Authorities say they welcome state intervention at rural Florence County School District 4’s elementary and middle schools but caution it won’t bring a quick turnaround.
“They can’t do it overnight,” Tom Ewart, who represents Florence County on the state Board of Education, recently told The Associated Press.
He applauded state Superintendent Molly Spearman for “stepping in and recognizing the district needs help.”
Last month, the board voted unanimously to approve Spearman’s request to declare a state of emergency at the schools. The declaration allowed the state to remove principals and assume control.
It’s a tactic Spearman’s predecessors have avoided since state control of Allendale County schools ended in 2007 with little improvement in student test scores. Despite the eight-year effort, the state’s poorest district still earned the state’s lowest report card grade.
Spearman says that, unlike in Allendale, she has the support of Florence 4’s school board members, who retain control of the high school and district office operations.
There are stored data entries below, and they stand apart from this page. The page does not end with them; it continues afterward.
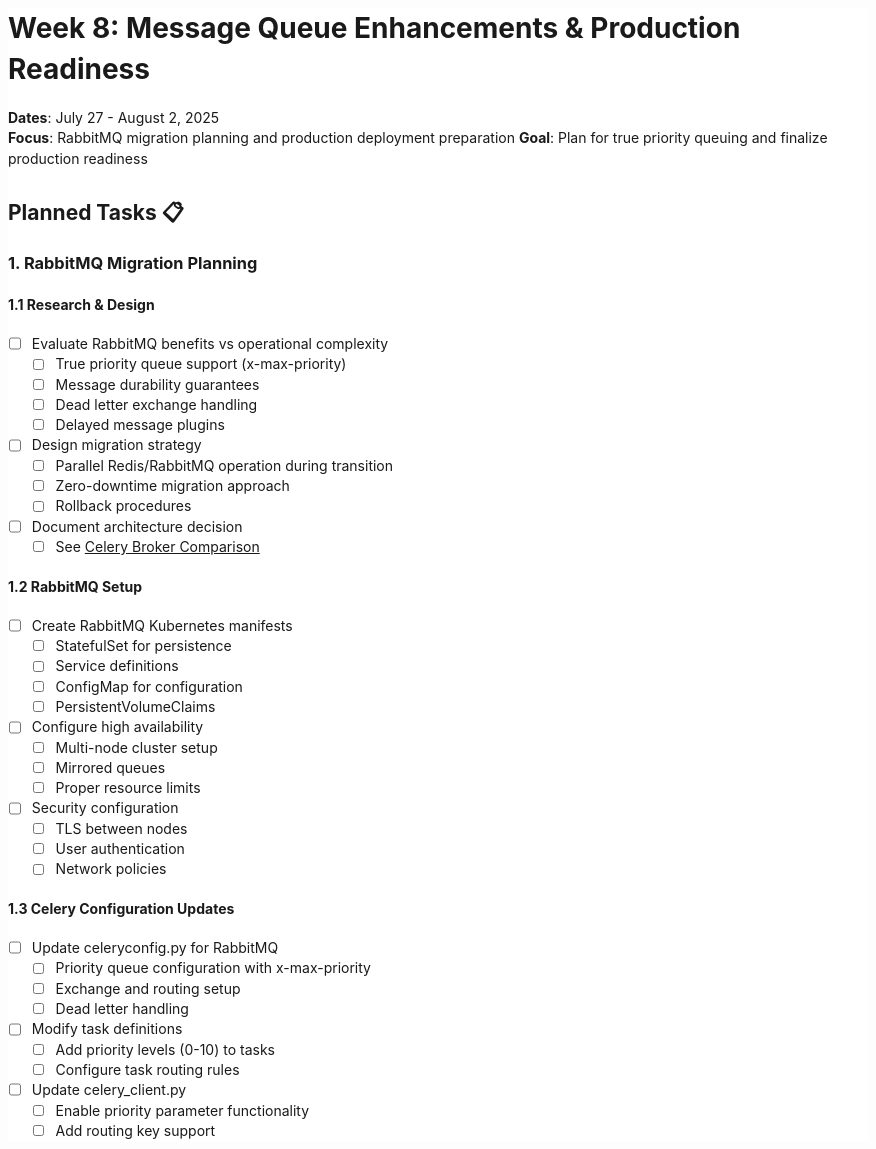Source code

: # Week 8: Message Queue Enhancements & Production Readiness
**Dates**: July 27 - August 2, 2025  
**Focus**: RabbitMQ migration planning and production deployment preparation
**Goal**: Plan for true priority queuing and finalize production readiness

## Planned Tasks 📋

### 1. RabbitMQ Migration Planning

#### 1.1 Research & Design
- [ ] Evaluate RabbitMQ benefits vs operational complexity
  - [ ] True priority queue support (x-max-priority)
  - [ ] Message durability guarantees
  - [ ] Dead letter exchange handling
  - [ ] Delayed message plugins
- [ ] Design migration strategy
  - [ ] Parallel Redis/RabbitMQ operation during transition
  - [ ] Zero-downtime migration approach
  - [ ] Rollback procedures
- [ ] Document architecture decision
  - [ ] See [Celery Broker Comparison](../../architecture/celery-redis-vs-rabbitmq.md)

#### 1.2 RabbitMQ Setup
- [ ] Create RabbitMQ Kubernetes manifests
  - [ ] StatefulSet for persistence
  - [ ] Service definitions
  - [ ] ConfigMap for configuration
  - [ ] PersistentVolumeClaims
- [ ] Configure high availability
  - [ ] Multi-node cluster setup
  - [ ] Mirrored queues
  - [ ] Proper resource limits
- [ ] Security configuration
  - [ ] TLS between nodes
  - [ ] User authentication
  - [ ] Network policies

#### 1.3 Celery Configuration Updates
- [ ] Update celeryconfig.py for RabbitMQ
  - [ ] Priority queue configuration with x-max-priority
  - [ ] Exchange and routing setup
  - [ ] Dead letter handling
- [ ] Modify task definitions
  - [ ] Add priority levels (0-10) to tasks
  - [ ] Configure task routing rules
- [ ] Update celery_client.py
  - [ ] Enable priority parameter functionality
  - [ ] Add routing key support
“So far, collaboration has been great,” board chairman Richard Hodges said Monday.
Parents are supportive, too, he said: “It was a little shocking at first, but now everybody has settled in. The facts are the facts. ... But things are looking up.”
Brockington Elementary has received an “at risk” rating, the state’s worst, annually since 2004. In that same period, Johnson Middle also was rated at risk every year except 2009, when it posted a “below average” performance grade. The high school — and therefore the entire district — wasn’t eligible for takeover because it hasn’t been rated as at risk since 2012.
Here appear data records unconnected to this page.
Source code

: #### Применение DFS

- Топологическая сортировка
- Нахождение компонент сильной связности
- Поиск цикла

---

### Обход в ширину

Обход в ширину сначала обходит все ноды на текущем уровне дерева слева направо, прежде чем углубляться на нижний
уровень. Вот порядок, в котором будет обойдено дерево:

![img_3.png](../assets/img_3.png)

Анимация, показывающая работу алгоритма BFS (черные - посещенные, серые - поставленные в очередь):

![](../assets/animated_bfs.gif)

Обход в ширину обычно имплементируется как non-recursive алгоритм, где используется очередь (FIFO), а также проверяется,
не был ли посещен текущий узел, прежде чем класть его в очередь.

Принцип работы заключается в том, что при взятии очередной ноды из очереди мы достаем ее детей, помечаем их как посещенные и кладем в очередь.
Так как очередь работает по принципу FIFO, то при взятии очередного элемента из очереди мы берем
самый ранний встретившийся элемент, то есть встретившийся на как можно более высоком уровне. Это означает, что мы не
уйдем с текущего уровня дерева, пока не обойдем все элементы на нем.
The district’s accreditation remains on probation. Its finances are a mess, too. Record-keeping is so poor that an auditing firm refused to give an opinion of the district’s financial statements, the report said.
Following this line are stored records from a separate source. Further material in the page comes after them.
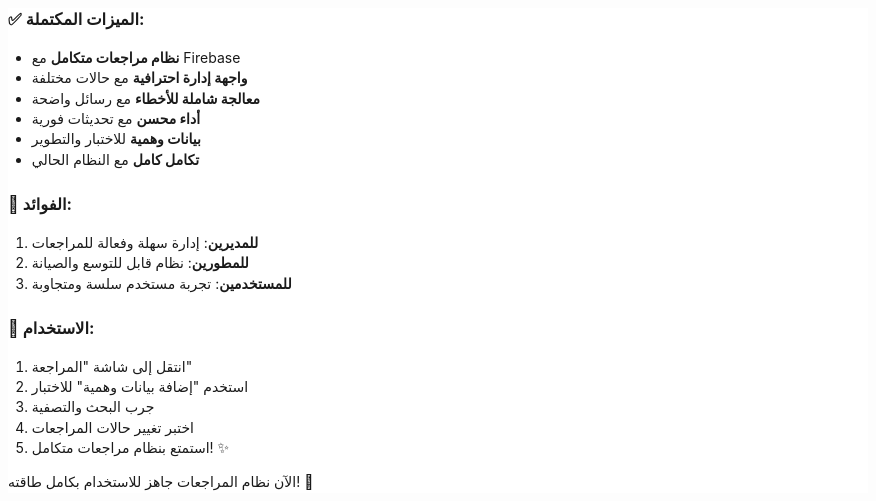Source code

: ### ✅ الميزات المكتملة:
- **نظام مراجعات متكامل** مع Firebase
- **واجهة إدارة احترافية** مع حالات مختلفة
- **معالجة شاملة للأخطاء** مع رسائل واضحة
- **أداء محسن** مع تحديثات فورية
- **بيانات وهمية** للاختبار والتطوير
- **تكامل كامل** مع النظام الحالي

### 🎯 الفوائد:
1. **للمديرين**: إدارة سهلة وفعالة للمراجعات
2. **للمطورين**: نظام قابل للتوسع والصيانة
3. **للمستخدمين**: تجربة مستخدم سلسة ومتجاوبة

### 🚀 الاستخدام:
1. انتقل إلى شاشة "المراجعة"
2. استخدم "إضافة بيانات وهمية" للاختبار
3. جرب البحث والتصفية
4. اختبر تغيير حالات المراجعات
5. استمتع بنظام مراجعات متكامل! ✨

الآن نظام المراجعات جاهز للاستخدام بكامل طاقته! 🎉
A day after the takeover, on March 9, Florence 4’s board fired then-Superintendent Andre Boyd, who could not be reached for comment.
Hodges said his vote came down to the possibility of the district losing its accreditation, which would have meant students couldn’t receive a diploma.
“Someone had to be accountable,” he said. “You can’t blame the parents.”
The board then hired Zona Jefferson, the retired superintendent of Sumter County schools, as interim superintendent at the state agency’s recommendation.
“They asked me to accept the challenge of ensuring students here have an opportunity for a good education, and I took the challenge,” she said.
Nearly all of the district’s 700 students live in poverty. Improvement will require addressing students’ educational and experience deficits while expecting them to succeed. It will also require attracting and retaining high-quality educators, said Jefferson, who plans to stay in the job less than a year.
The state’s help includes training and money. Specifics are under negotiation.
The agency notified the elementary and middle school principals last week they can teach next school year instead. An agreement with the local board is in the works on what benchmarks must be met for the emergency to be lifted, department spokesman Dino Teppara said.
As for the last attempt, the state took over Allendale County schools a year after legislators passed the 1998 Education Accountability Act.
In 2007, then-Superintendent Inez Tenenbaum said the experience showed the difficulties of raising academic achievement in a district where nearly every child lives in poverty, and a “belligerent” school board made the job even tougher.
But she said the state did succeed in making Allendale — where teachers once wondered if they’d get paid — financially stable, cleaned up the rundown schools, instilled order, filled vacancies and trained teachers.
That district’s latest report card grade is below average.